- Born: Archie Albert Hunt December 20, 1896 Terrell, Texas, U.S.
- Died: March 21, 1931 (aged 34) Dallas, Texas, U.S.
- Genres: Country blues
- Occupation: Musician
- Instruments: Vocal; Guitar; Fiddle;

= Prince Albert Hunt =

American country blues fiddle player from Denton, Texas

Archie "Prince" Albert Hunt (December 20, 1896 – March 21, 1931) from Terrell, Texas was an American country blues fiddle player. He was one of the founders of the musical genre later defined as Western swing.

Hunt was born as Archie Albert Hunt in Terrell, Texas to Archibald Hunt and Manasa Emma Lee Skates. As a child, he learned to play the fiddle by stealing his father's instrument and self-teaching himself in a nearby graveyard. Though much of Hunt's personal life is obscure, it is known he served in the First World War, and his first professional work as a musician was as a member of a traveling minstrel show, in the early 1920s. On March 28, 1928, Hunt and his group, the Texas Ramblers, which included violinist Harmon Clem and an unknown guitarist, recorded in San Antonio for Okeh Records. Of the sides the group laid down, "Blues in the Bottle" was arguably his most accomplished for its diverse assortment of country blues, ragtime and old-time music. It was later included in Rich Nevins' compilation album, Times Ain’t Like They Used to Be, Volume 1 along with other contemporaries.

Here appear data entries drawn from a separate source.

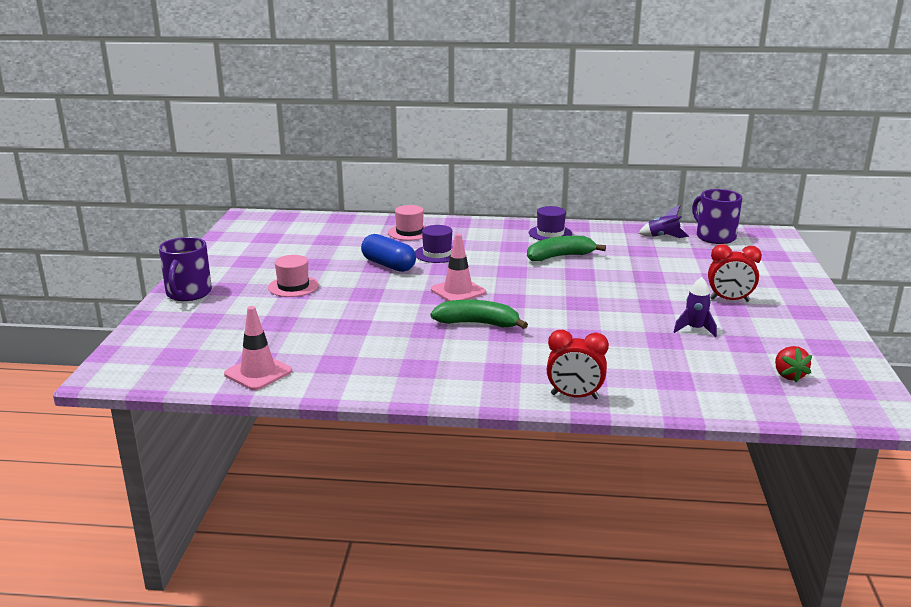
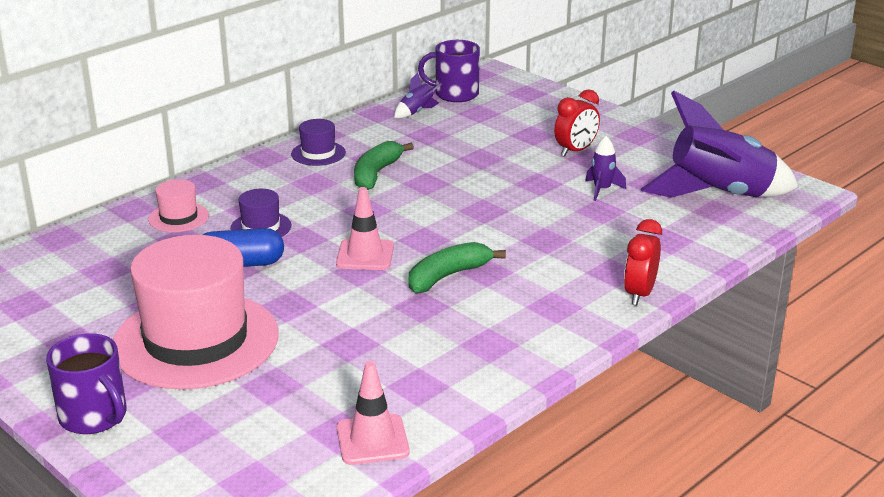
camera: 50 degrees left, 5 degrees up
pink hat [268,255,319,297] -> pink hat [113,235,279,389], size x2.35
red clock [547,330,609,399] -> red clock turned 150 degrees clockwise [624,219,662,305]
red strawberry [775,346,812,382] -> purple rocket [641,90,798,198]

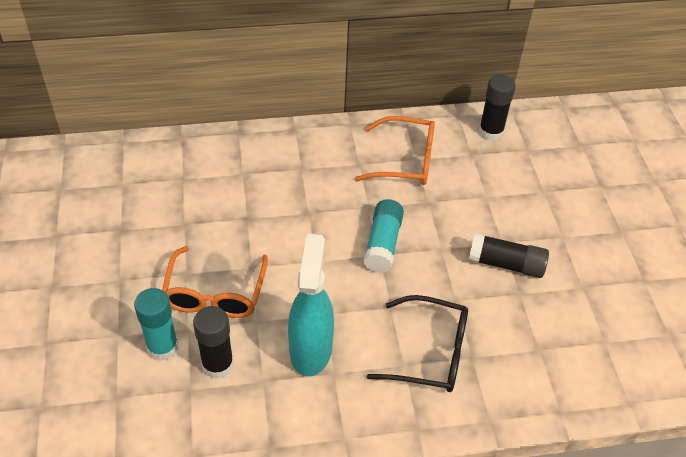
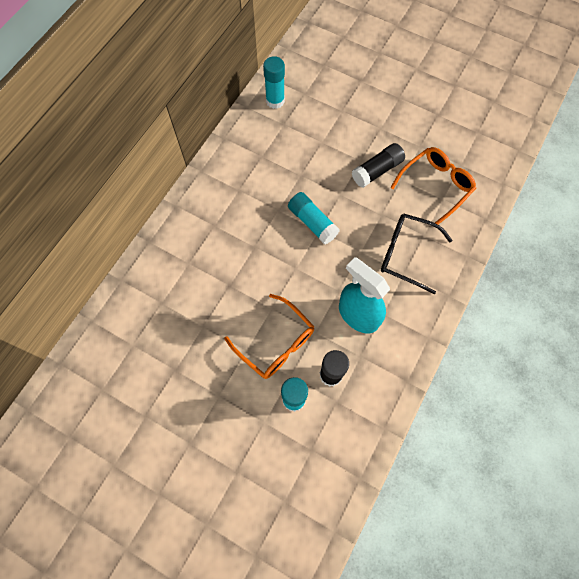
camera: 50 degrees left, 20 degrees up
orange glasses [355,116,435,185] -> orange glasses moved to [390,147,476,224]
black glasses [367,295,468,392] -> black glasses turned 120 degrees counterclockwise [381,214,452,294]
black glue stick [479,75,516,141] -> turquoise glue stick [263,56,285,109]

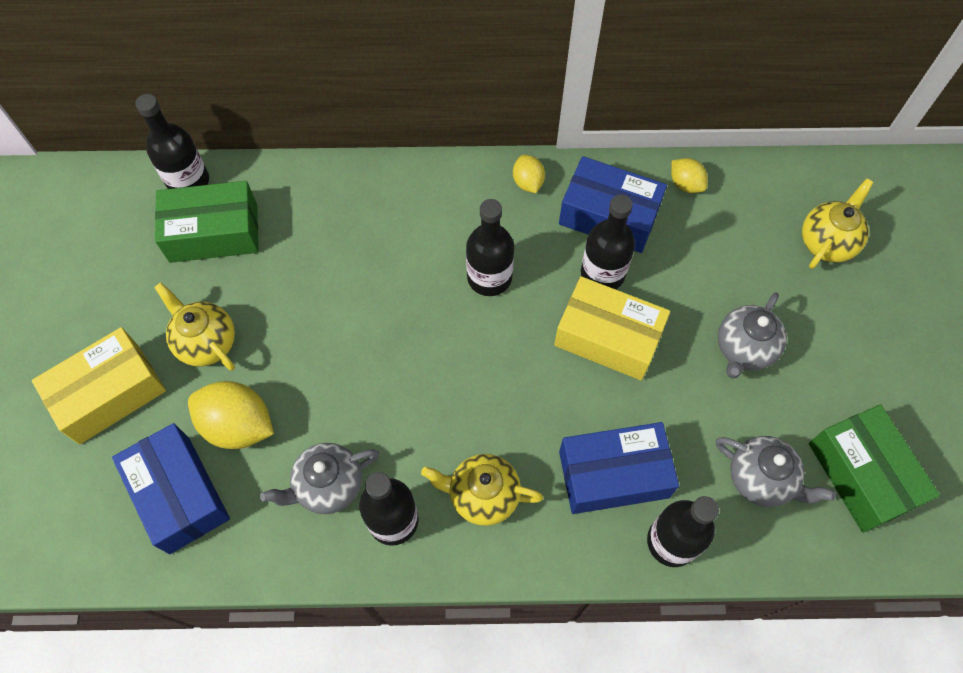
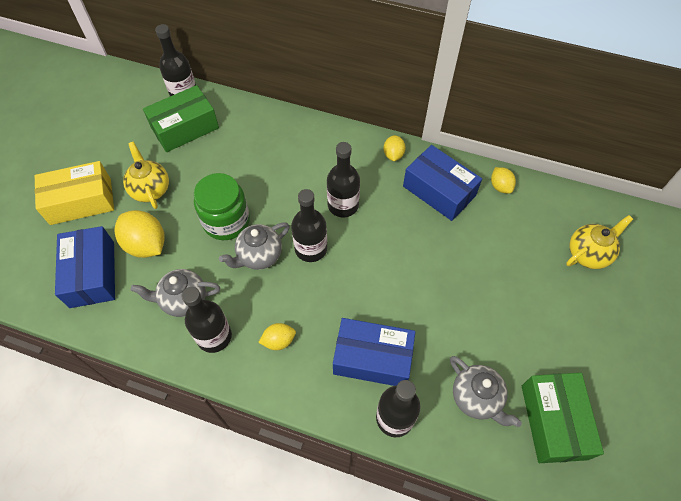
camera: 20 degrees right, 5 degrees down
green box [155,181,259,263] -> green box turned 45 degrees counterclockwise [143,85,219,152]
yellow teapot [421,454,543,526] -> yellow lemon [258,323,296,350]
yellow box [554,276,670,381] -> none
black bottle [581,194,635,289] -> black bottle moved to [291,189,327,262]
grey teapot [718,292,787,378] -> grey teapot moved to [219,222,290,270]
none -> green jar [194,173,250,240]

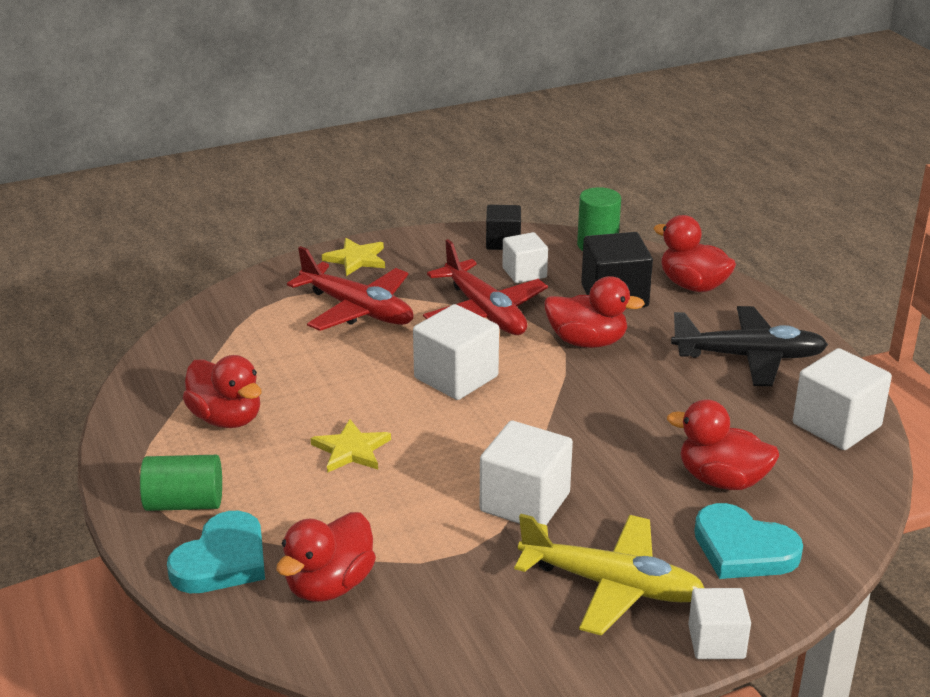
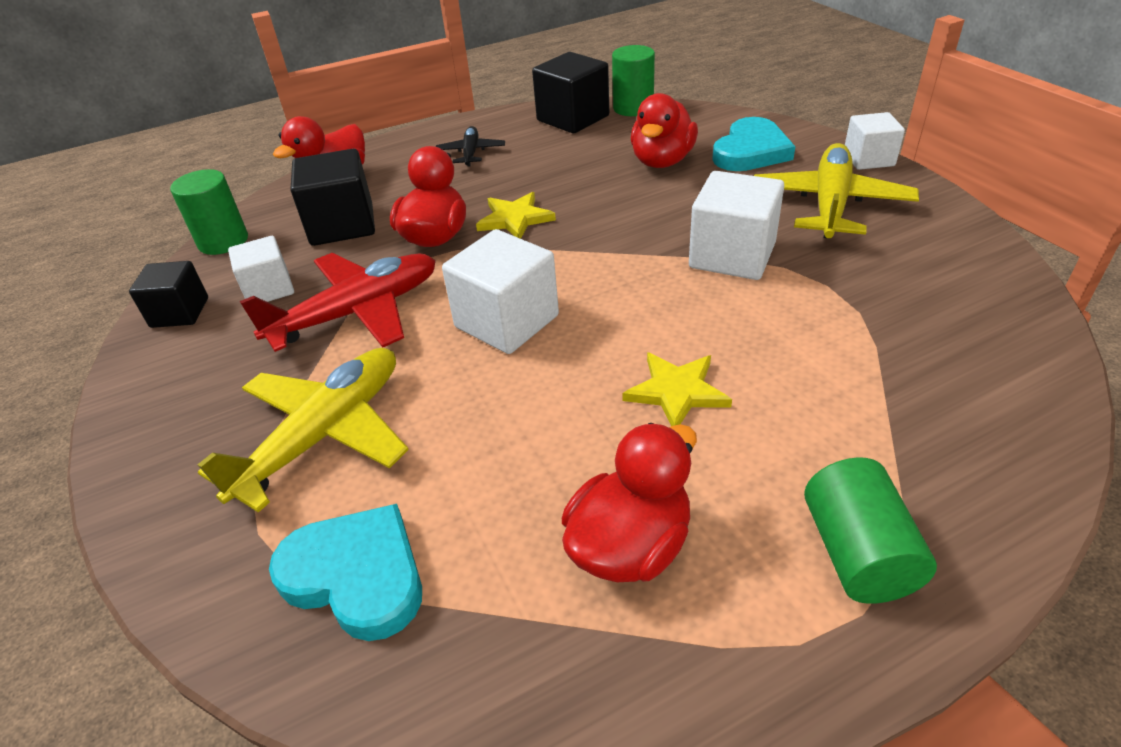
camera: 90 degrees left, 10 degrees up
turquoise heart [167,511,265,593] -> turquoise heart moved to [269,504,422,641]
red duck [276,512,376,602] -> none
red plane [287,246,413,331] -> yellow plane [197,348,409,513]
yellow star [322,238,385,276] -> yellow star moved to [476,192,556,239]
black plane [671,306,828,386] -> black plane [436,126,505,167], size x0.53
white cube [793,348,892,450] -> black cube [532,52,609,133]
none -> green cylinder [612,45,655,116]

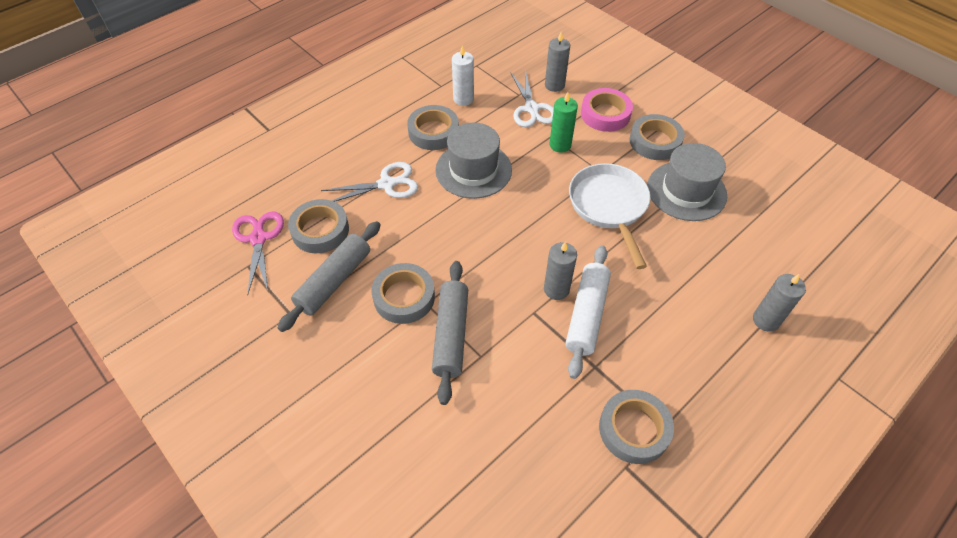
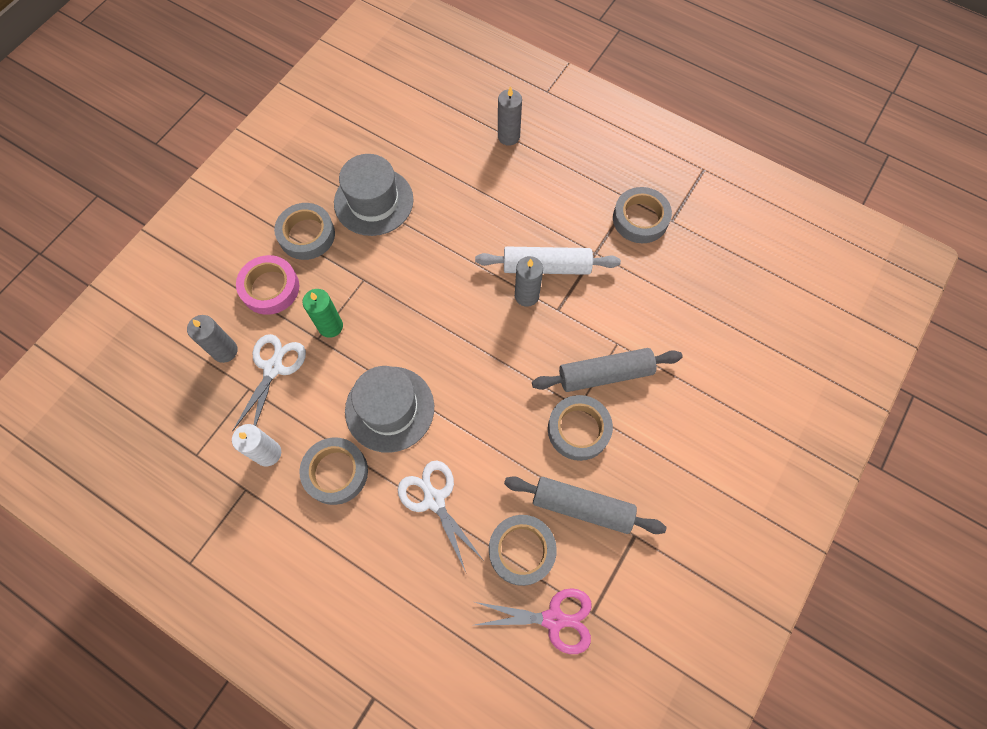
camera: 105 degrees left, 15 degrees up
pink scissors [232,211,284,295] -> pink scissors turned 150 degrees counterclockwise [475,588,592,654]
white scissors [510,70,554,127] -> white scissors turned 45 degrees counterclockwise [233,334,306,430]
white pan [569,163,650,269] -> none

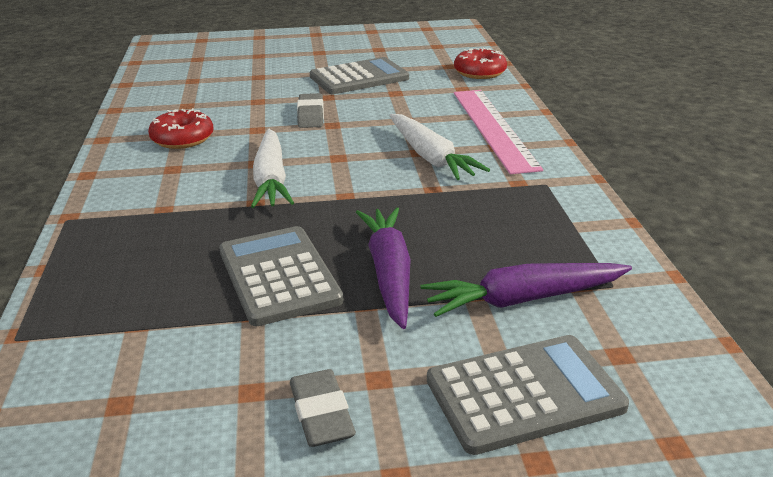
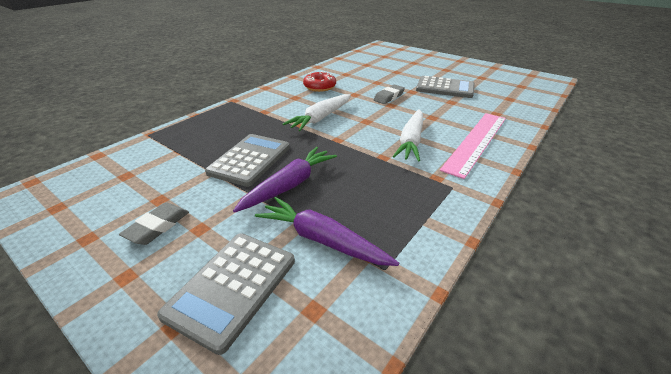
camera: 45 degrees right, 5 degrees up
grey calculator [427,335,629,455] -> grey calculator turned 90 degrees clockwise [157,233,295,355]
red donut [454,47,507,79] -> none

In addition to being a recording artist, Hunt regularly performed on local radio stations and venues, usually in blackface, with his neighbors Doc and Oscar Harper. Hunt particularly favored the neighborhood known as Deep Ellum, which was also frequented by other blues musicians, but notorious for its red-light district. On June 26, 1929, Hunt and the Texas Ramblers recorded for the last time, with the session taking place in Dallas. Among the six songs recorded was "Wake Up, Jacob" which was featured on the renowned compilation created by Harry Everett Smith, Anthology of American Folk Music, in 1952. An unknown composition was cut, but was either never released or no original copies exist. The song, "Oklahoma Rag" was released as under Prince Albert Hunt and Hermon Clem. The recordings were later seen as a primary influence in Western swing and country music in general.

On 31 March 1931 Hunt was shot to death outside Confederate Hall. His assailant, William M. Douglas, reported that he murdered Hunt out of jealousy for dancing with his wife. In 1974, a documentary titled Memories of Prince Albert Hunt was released and was centered on the musician's life.